House Calls for Development of Standards to Protect Electric Grid from Severe Space Weather Events
On Wednesday, the House passed the Grid Reliability and Infrastructure Defense (GRID) Act, H.R. 5026 (H. Rept. 111-493), whose purpose is to protect the U.S. bulk-power system and electric infrastructure. Cybersecurity and electromagnetic pulse (EMP) threats and vulnerabilities are addressed in the bill. The EMP vulnerabilities include severe space weather events, or “geomagnetic storms” as they are called in the bill.
Space weather refers to the effects on Earth and its environs of the Sun’s “coronal mass ejections” – more commonly known as solar flares. It has long been known that solar flares disrupt high frequency radio communications, but they can also disrupt the Earth’s magnetic field causing voltages in electric transmission lines that can damage the large transformers that are critical components of the electric grid. A 1989 power outage that affected a large swath of northeastern Canada was caused by such an event.

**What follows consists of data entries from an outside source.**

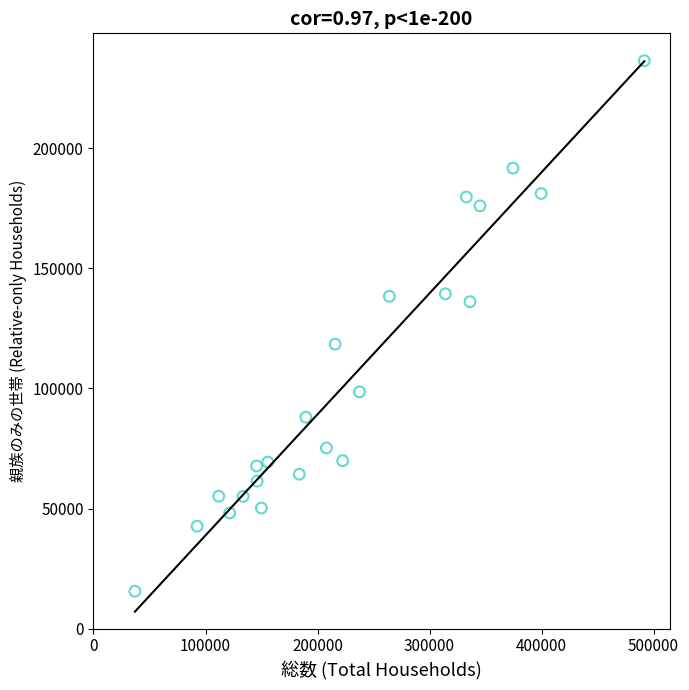

What is the range of X values (max minus min)?

454754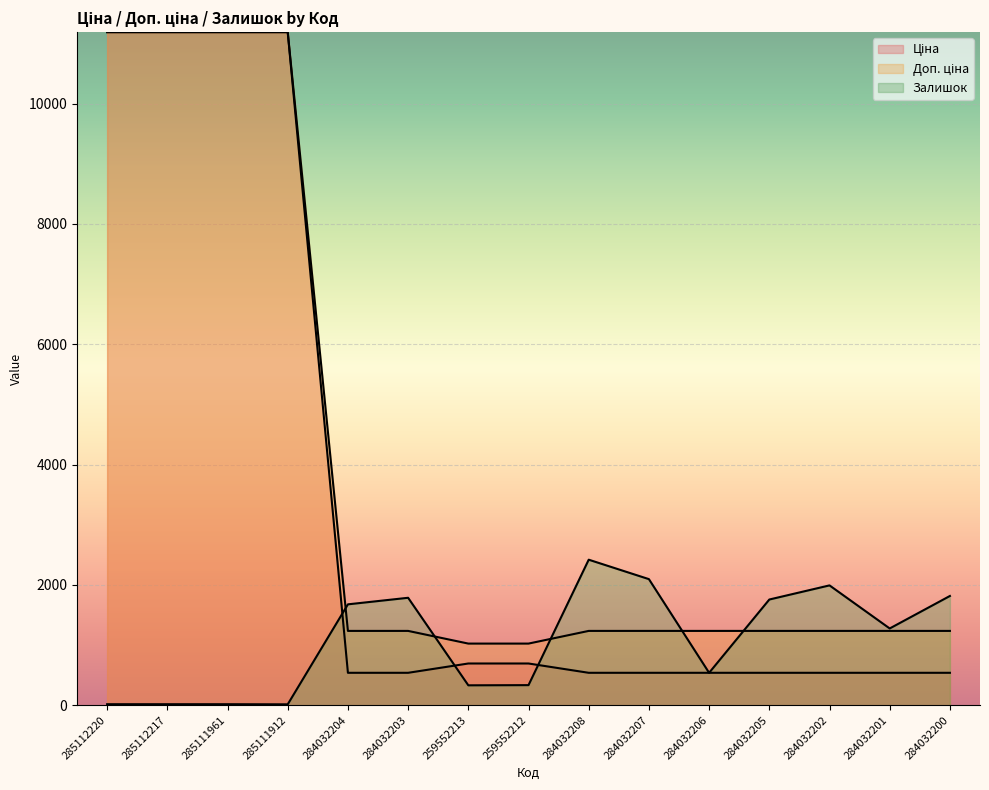

Which series changed the most between 284032207 and 284032202?

Залишок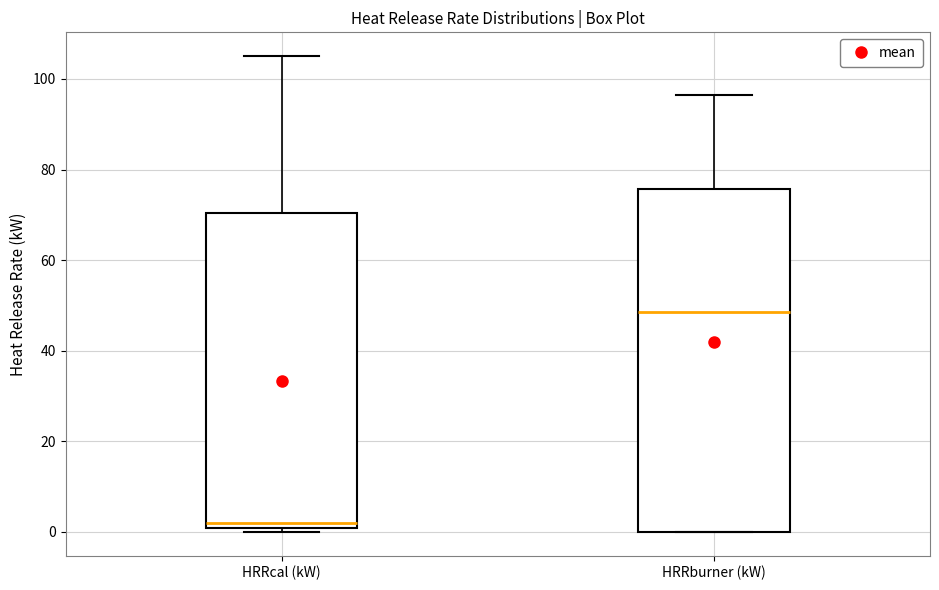

Which box is the tallest, from its lower edge to its upper edge?

HRRburner (kW)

With the world increasingly dependent on terrestrial electrical power grids, as well as terrestrial and space-based communications systems and satellite-based navigation and timing (GPS), the consequences of severe space weather events could be catastrophic. The National Research Council published a report in 2008 describing the potential societal and economic effects of severe space weather events and asked whether U.S. institutions are prepared “to cope with the effects of a ‘space weather Katrina,’ a rare, but according to historical records, not inconceivable eventuality?”
The GRID bill focuses on the electric grid only. Among its provisions is directing the Federal Energy Regulatory Commission (FERC), through its electric reliability organization, the North American Electric Reliability Corporation (NERC), to establish a reliability standard to protect the bulk power system from geomagnetic storms. FERC must “identify the nature and magnitude of the reasonably foreseeable geomagnetic storm events against which the standards should protect, similar to the identification of a ‘design basis threat.’ The standards must balance risks against the cost of protecting against those risks.”
At a meeting on space weather issues Tuesday, Dr. Chris Beck, a staff member for the House Homeland Security Committee, noted that there is no companion bill in the Senate. With the Senate moving slowly on most legislation, he does not expect the bill to reach the Senate floor, but was relatively optimistic that it might be incorporated into an appropriations bill.